What you will do:
Nothing but the lines from the one containing "Section 38 |" through the final line of the data should be repeated, and each must be exact.

Data excerpts:
Content starts

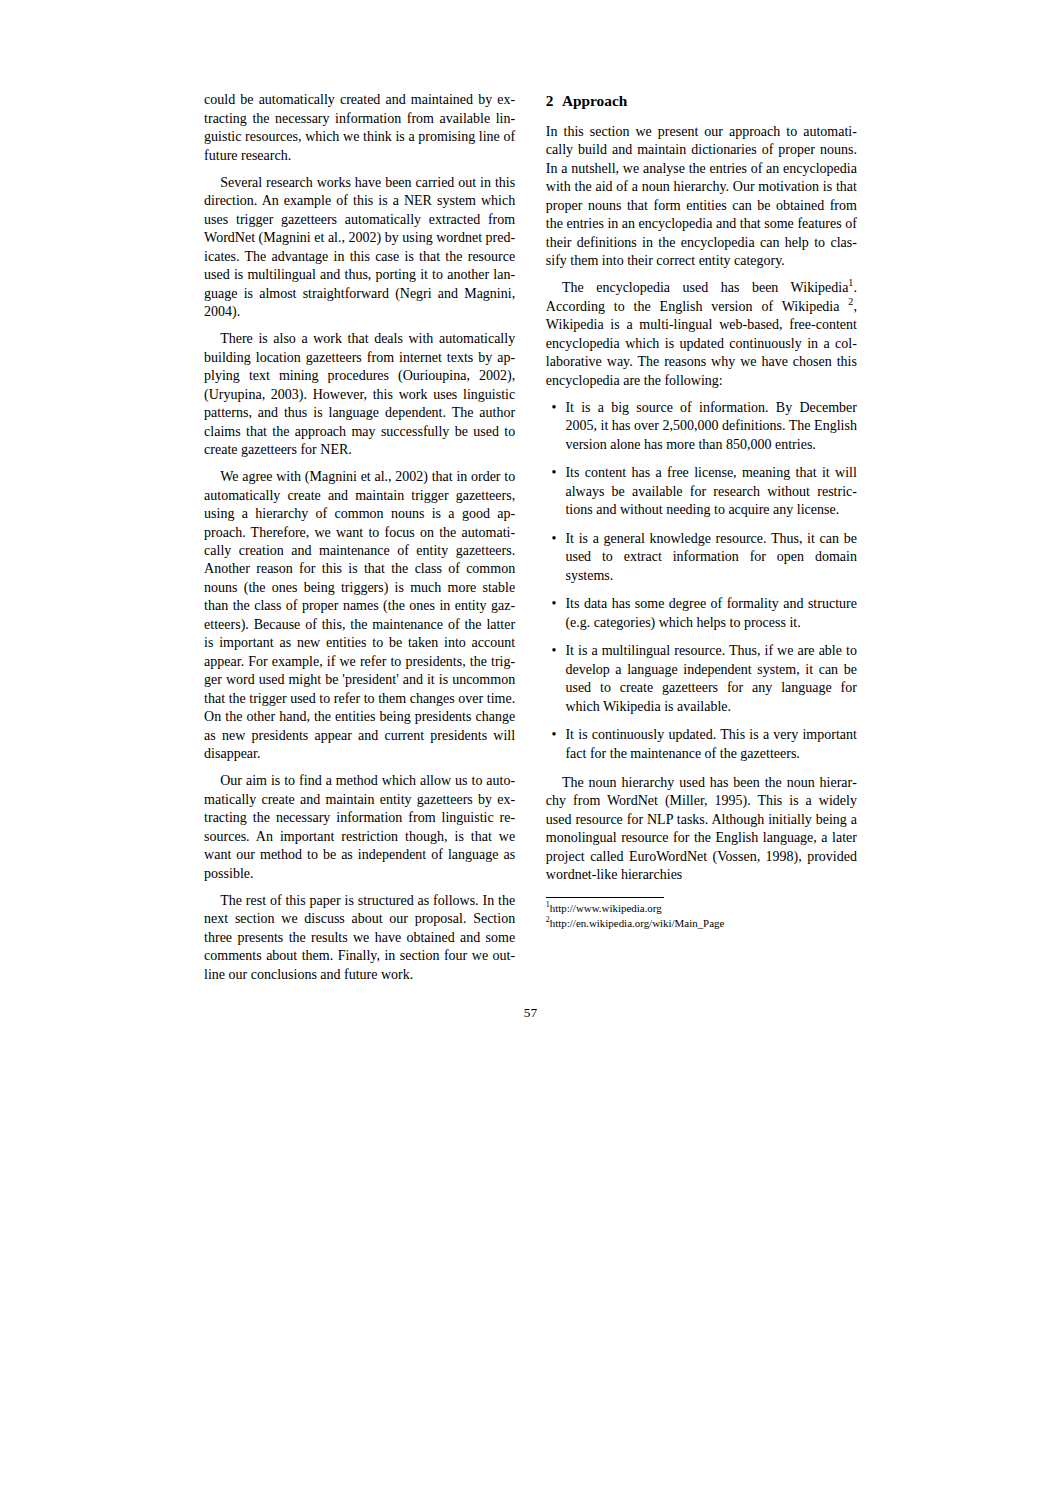could be automatically created and maintained by extracting the necessary information from available linguistic resources, which we think is a promising line of future research.
Several research works have been carried out in this direction. An example of this is a NER system which uses trigger gazetteers automatically extracted from WordNet (Magnini et al., 2002) by using wordnet predicates. The advantage in this case is that the resource used is multilingual and thus, porting it to another language is almost straightforward (Negri and Magnini, 2004).
There is also a work that deals with automatically building location gazetteers from internet texts by applying text mining procedures (Ourioupina, 2002), (Uryupina, 2003). However, this work uses linguistic patterns, and thus is language dependent. The author claims that the approach may successfully be used to create gazetteers for NER.
We agree with (Magnini et al., 2002) that in order to automatically create and maintain trigger gazetteers, using a hierarchy of common nouns is a good approach. Therefore, we want to focus on the automatically creation and maintenance of entity gazetteers. Another reason for this is that the class of common nouns (the ones being triggers) is much more stable than the class of proper names (the ones in entity gazetteers). Because of this, the maintenance of the latter is important as new entities to be taken into account appear. For example, if we refer to presidents, the trigger word used might be 'president' and it is uncommon that the trigger used to refer to them changes over time. On the other hand, the entities being presidents change as new presidents appear and current presidents will disappear.
Our aim is to find a method which allow us to automatically create and maintain entity gazetteers by extracting the necessary information from linguistic resources. An important restriction though, is that we want our method to be as independent of language as possible.
The rest of this paper is structured as follows. In the next section we discuss about our proposal. Section three presents the results we have obtained and some comments about them. Finally, in section four we outline our conclusions and future work.
2 Approach
In this section we present our approach to automatically build and maintain dictionaries of proper nouns. In a nutshell, we analyse the entries of an encyclopedia with the aid of a noun hierarchy. Our motivation is that proper nouns that form entities can be obtained from the entries in an encyclopedia and that some features of their definitions in the encyclopedia can help to classify them into their correct entity category.
The encyclopedia used has been Wikipedia1. According to the English version of Wikipedia 2, Wikipedia is a multi-lingual web-based, free-content encyclopedia which is updated continuously in a collaborative way. The reasons why we have chosen this encyclopedia are the following:
It is a big source of information. By December 2005, it has over 2,500,000 definitions. The English version alone has more than 850,000 entries.
Its content has a free license, meaning that it will always be available for research without restrictions and without needing to acquire any license.
It is a general knowledge resource. Thus, it can be used to extract information for open domain systems.
Its data has some degree of formality and structure (e.g. categories) which helps to process it.
It is a multilingual resource. Thus, if we are able to develop a language independent system, it can be used to create gazetteers for any language for which Wikipedia is available.
It is continuously updated. This is a very important fact for the maintenance of the gazetteers.
The noun hierarchy used has been the noun hierarchy from WordNet (Miller, 1995). This is a widely used resource for NLP tasks. Although initially being a monolingual resource for the English language, a later project called EuroWordNet (Vossen, 1998), provided wordnet-like hierarchies
1http://www.wikipedia.org
2http://en.wikipedia.org/wiki/Main_Page
57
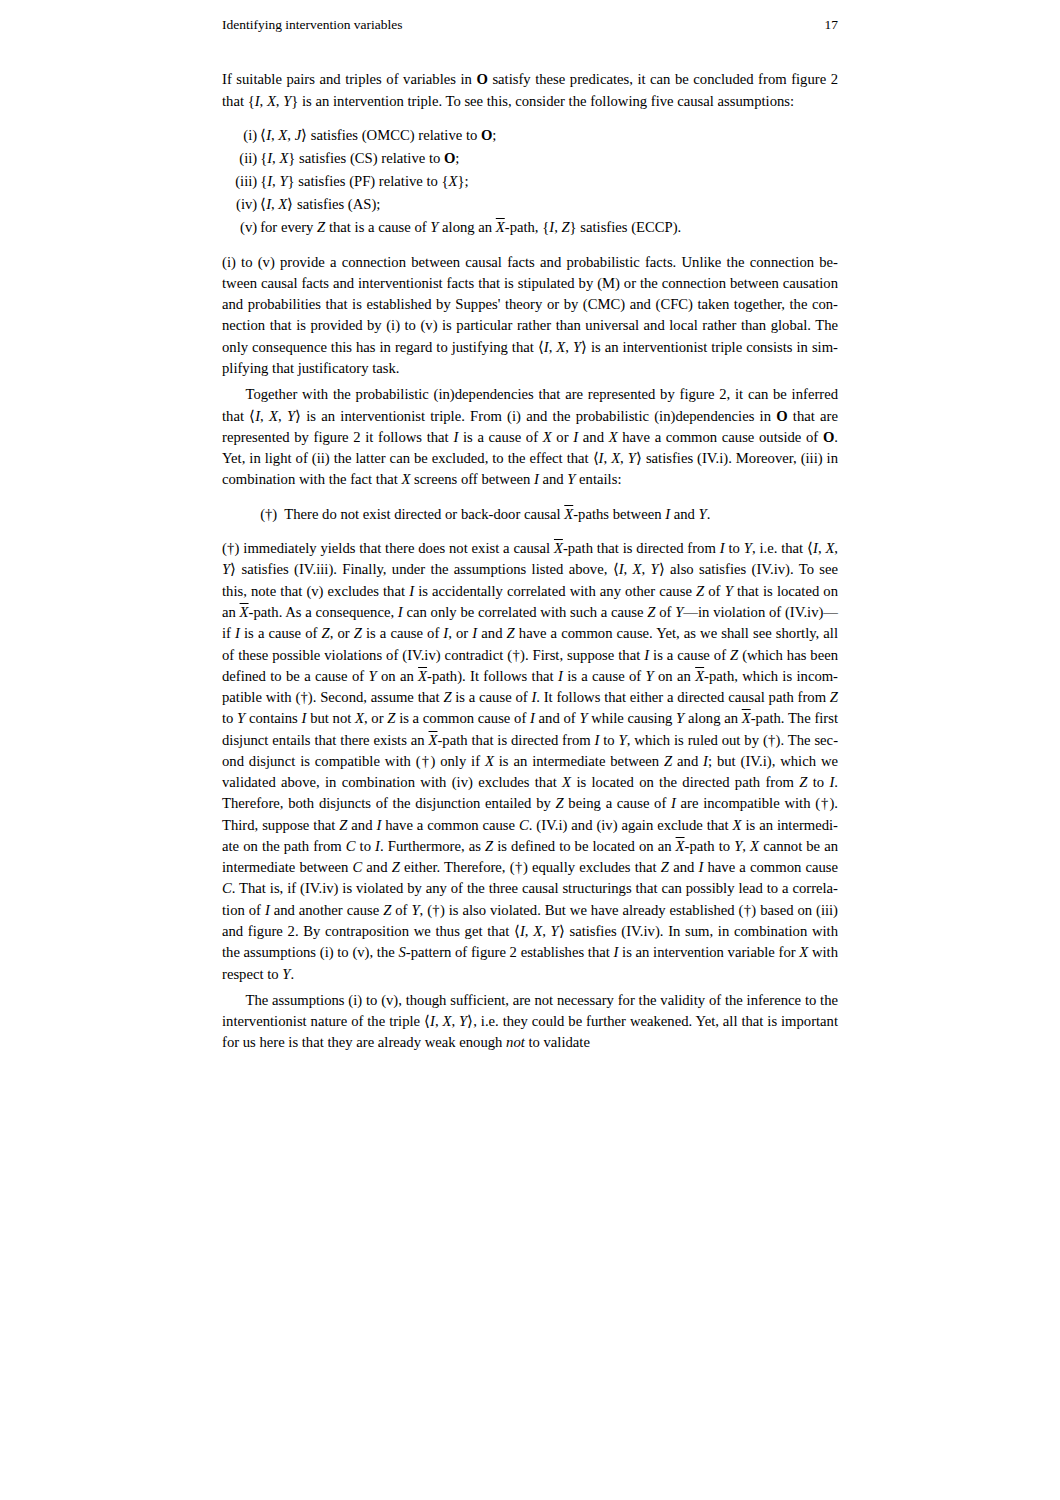Identifying intervention variables 17
If suitable pairs and triples of variables in O satisfy these predicates, it can be concluded from figure 2 that {I, X, Y} is an intervention triple. To see this, consider the following five causal assumptions:
(i) ⟨I, X, J⟩ satisfies (OMCC) relative to O;
(ii) {I, X} satisfies (CS) relative to O;
(iii) {I, Y} satisfies (PF) relative to {X};
(iv) ⟨I, X⟩ satisfies (AS);
(v) for every Z that is a cause of Y along an X-path, {I, Z} satisfies (ECCP).
(i) to (v) provide a connection between causal facts and probabilistic facts. Unlike the connection between causal facts and interventionist facts that is stipulated by (M) or the connection between causation and probabilities that is established by Suppes' theory or by (CMC) and (CFC) taken together, the connection that is provided by (i) to (v) is particular rather than universal and local rather than global. The only consequence this has in regard to justifying that ⟨I, X, Y⟩ is an interventionist triple consists in simplifying that justificatory task.
Together with the probabilistic (in)dependencies that are represented by figure 2, it can be inferred that ⟨I, X, Y⟩ is an interventionist triple. From (i) and the probabilistic (in)dependencies in O that are represented by figure 2 it follows that I is a cause of X or I and X have a common cause outside of O. Yet, in light of (ii) the latter can be excluded, to the effect that ⟨I, X, Y⟩ satisfies (IV.i). Moreover, (iii) in combination with the fact that X screens off between I and Y entails:
(†) There do not exist directed or back-door causal X-paths between I and Y.
(†) immediately yields that there does not exist a causal X-path that is directed from I to Y, i.e. that ⟨I, X, Y⟩ satisfies (IV.iii). Finally, under the assumptions listed above, ⟨I, X, Y⟩ also satisfies (IV.iv). To see this, note that (v) excludes that I is accidentally correlated with any other cause Z of Y that is located on an X-path. As a consequence, I can only be correlated with such a cause Z of Y—in violation of (IV.iv)—if I is a cause of Z, or Z is a cause of I, or I and Z have a common cause. Yet, as we shall see shortly, all of these possible violations of (IV.iv) contradict (†). First, suppose that I is a cause of Z (which has been defined to be a cause of Y on an X-path). It follows that I is a cause of Y on an X-path, which is incompatible with (†). Second, assume that Z is a cause of I. It follows that either a directed causal path from Z to Y contains I but not X, or Z is a common cause of I and of Y while causing Y along an X-path. The first disjunct entails that there exists an X-path that is directed from I to Y, which is ruled out by (†). The second disjunct is compatible with (†) only if X is an intermediate between Z and I; but (IV.i), which we validated above, in combination with (iv) excludes that X is located on the directed path from Z to I. Therefore, both disjuncts of the disjunction entailed by Z being a cause of I are incompatible with (†). Third, suppose that Z and I have a common cause C. (IV.i) and (iv) again exclude that X is an intermediate on the path from C to I. Furthermore, as Z is defined to be located on an X-path to Y, X cannot be an intermediate between C and Z either. Therefore, (†) equally excludes that Z and I have a common cause C. That is, if (IV.iv) is violated by any of the three causal structurings that can possibly lead to a correlation of I and another cause Z of Y, (†) is also violated. But we have already established (†) based on (iii) and figure 2. By contraposition we thus get that ⟨I, X, Y⟩ satisfies (IV.iv). In sum, in combination with the assumptions (i) to (v), the S-pattern of figure 2 establishes that I is an intervention variable for X with respect to Y.
The assumptions (i) to (v), though sufficient, are not necessary for the validity of the inference to the interventionist nature of the triple ⟨I, X, Y⟩, i.e. they could be further weakened. Yet, all that is important for us here is that they are already weak enough not to validate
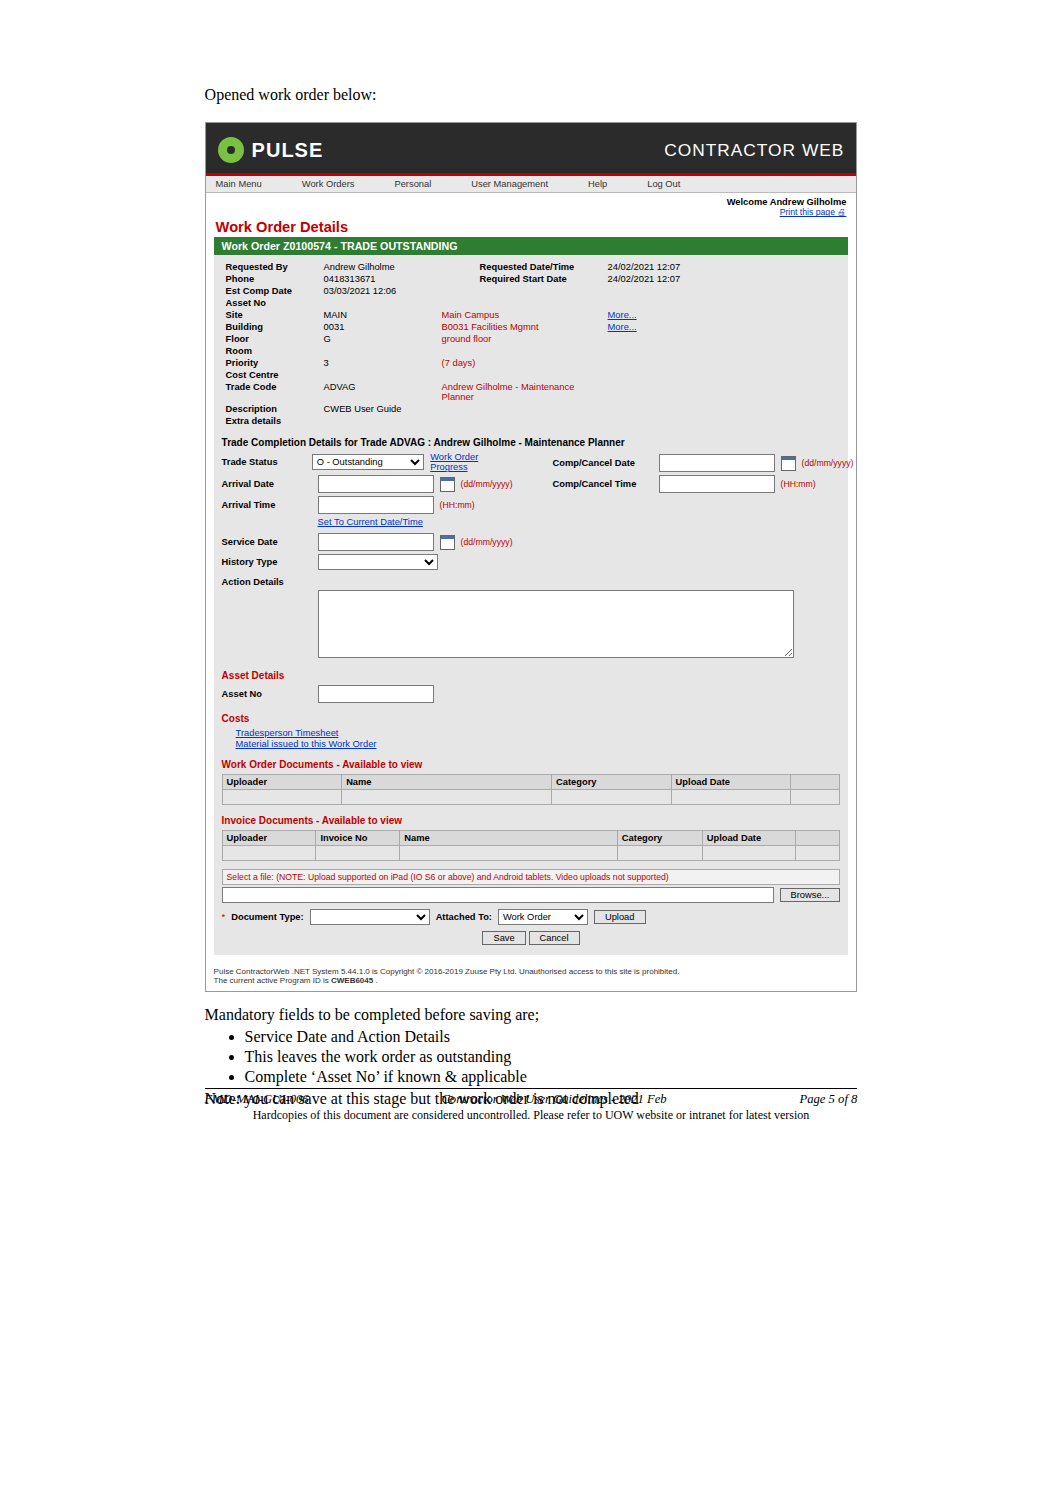Opened work order below:
PULSE
CONTRACTOR WEB
Main Menu Work Orders Personal User Management Help Log Out
Welcome Andrew Gilholme
Print this page 🖨
Work Order Details
Work Order Z0100574 - TRADE OUTSTANDING
| Requested By | Andrew Gilholme | | Requested Date/Time | 24/02/2021 12:07 |
| Phone | 0418313671 | | Required Start Date | 24/02/2021 12:07 |
| Est Comp Date | 03/03/2021 12:06 | | | |
| Asset No | | | | |
| Site | MAIN | Main Campus | More... |
| Building | 0031 | B0031 Facilities Mgmnt | More... |
| Floor | G | ground floor | |
| Room | | |
| Priority | 3 | (7 days) | |
| Cost Centre | | |
| Trade Code | ADVAG | Andrew Gilholme - Maintenance Planner | |
| Description | CWEB User Guide | |
| Extra details | | |
Trade Completion Details for Trade ADVAG : Andrew Gilholme - Maintenance Planner
Trade Status O - Outstanding Work Order Progress
Arrival Date (dd/mm/yyyy)
Arrival Time (HH:mm)
Set To Current Date/Time
Service Date (dd/mm/yyyy)
History Type
Comp/Cancel Date (dd/mm/yyyy)
Comp/Cancel Time (HH:mm)
Action Details
Asset Details
Asset No
Costs
Tradesperson Timesheet Material issued to this Work Order
Work Order Documents - Available to view
| Uploader | Name | Category | Upload Date | |
| --- | --- | --- | --- | --- |
Invoice Documents - Available to view
| Uploader | Invoice No | Name | Category | Upload Date | |
| --- | --- | --- | --- | --- | --- |
Select a file: (NOTE: Upload supported on iPad (IO S6 or above) and Android tablets. Video uploads not supported)
Browse...
* Document Type: Attached To: Work Order Upload
Save Cancel
Pulse ContractorWeb .NET System 5.44.1.0 is Copyright © 2016-2019 Zuuse Pty Ltd. Unauthorised access to this site is prohibited.
The current active Program ID is CWEB6045 .
Mandatory fields to be completed before saving are;
Service Date and Action Details
This leaves the work order as outstanding
Complete ‘Asset No’ if known & applicable
Note: you can save at this stage but the work order is not completed
FMD-MAI-GUI-006 Contractor Web User Guidelines - 2021 Feb Page 5 of 8
Hardcopies of this document are considered uncontrolled. Please refer to UOW website or intranet for latest version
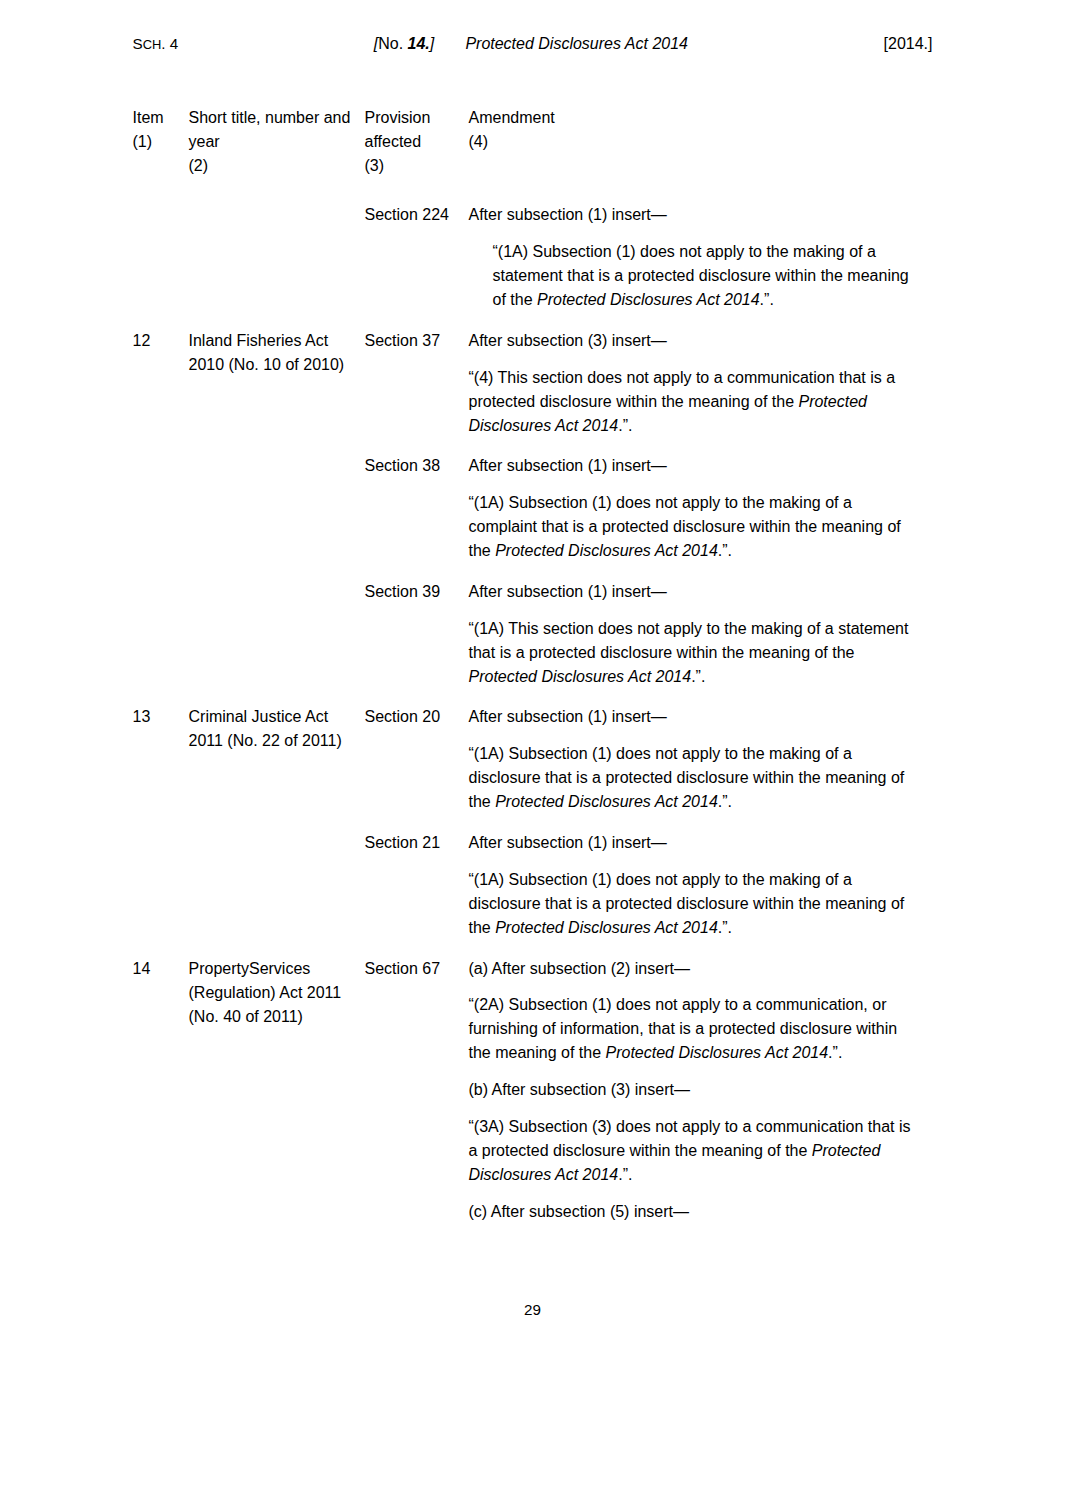SCH. 4
[No. 14.] Protected Disclosures Act 2014
[2014.]
| Item (1) | Short title, number and year (2) | Provision affected (3) | Amendment (4) |
| --- | --- | --- | --- |
| | | Section 224 | After subsection (1) insert— “(1A) Subsection (1) does not apply to the making of a statement that is a protected disclosure within the meaning of the Protected Disclosures Act 2014 .”. |
| 12 | Inland Fisheries Act 2010 (No. 10 of 2010) | Section 37 | After subsection (3) insert— “(4) This section does not apply to a communication that is a protected disclosure within the meaning of the Protected Disclosures Act 2014 .”. |
| | | Section 38 | After subsection (1) insert— “(1A) Subsection (1) does not apply to the making of a complaint that is a protected disclosure within the meaning of the Protected Disclosures Act 2014 .”. |
| | | Section 39 | After subsection (1) insert— “(1A) This section does not apply to the making of a statement that is a protected disclosure within the meaning of the Protected Disclosures Act 2014 .”. |
| 13 | Criminal Justice Act 2011 (No. 22 of 2011) | Section 20 | After subsection (1) insert— “(1A) Subsection (1) does not apply to the making of a disclosure that is a protected disclosure within the meaning of the Protected Disclosures Act 2014 .”. |
| | | Section 21 | After subsection (1) insert— “(1A) Subsection (1) does not apply to the making of a disclosure that is a protected disclosure within the meaning of the Protected Disclosures Act 2014 .”. |
| 14 | PropertyServices (Regulation) Act 2011 (No. 40 of 2011) | Section 67 | (a) After subsection (2) insert— “(2A) Subsection (1) does not apply to a communication, or furnishing of information, that is a protected disclosure within the meaning of the Protected Disclosures Act 2014 .”. (b) After subsection (3) insert— “(3A) Subsection (3) does not apply to a communication that is a protected disclosure within the meaning of the Protected Disclosures Act 2014 .”. (c) After subsection (5) insert— |
29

Content ends

Task solution:
| | | Section 38 | After subsection (1) insert— “(1A) Subsection (1) does not apply to the making of a complaint that is a protected disclosure within the meaning of the Protected Disclosures Act 2014 .”. |
| | | Section 39 | After subsection (1) insert— “(1A) This section does not apply to the making of a statement that is a protected disclosure within the meaning of the Protected Disclosures Act 2014 .”. |
| 13 | Criminal Justice Act 2011 (No. 22 of 2011) | Section 20 | After subsection (1) insert— “(1A) Subsection (1) does not apply to the making of a disclosure that is a protected disclosure within the meaning of the Protected Disclosures Act 2014 .”. |
| | | Section 21 | After subsection (1) insert— “(1A) Subsection (1) does not apply to the making of a disclosure that is a protected disclosure within the meaning of the Protected Disclosures Act 2014 .”. |
| 14 | PropertyServices (Regulation) Act 2011 (No. 40 of 2011) | Section 67 | (a) After subsection (2) insert— “(2A) Subsection (1) does not apply to a communication, or furnishing of information, that is a protected disclosure within the meaning of the Protected Disclosures Act 2014 .”. (b) After subsection (3) insert— “(3A) Subsection (3) does not apply to a communication that is a protected disclosure within the meaning of the Protected Disclosures Act 2014 .”. (c) After subsection (5) insert— |
29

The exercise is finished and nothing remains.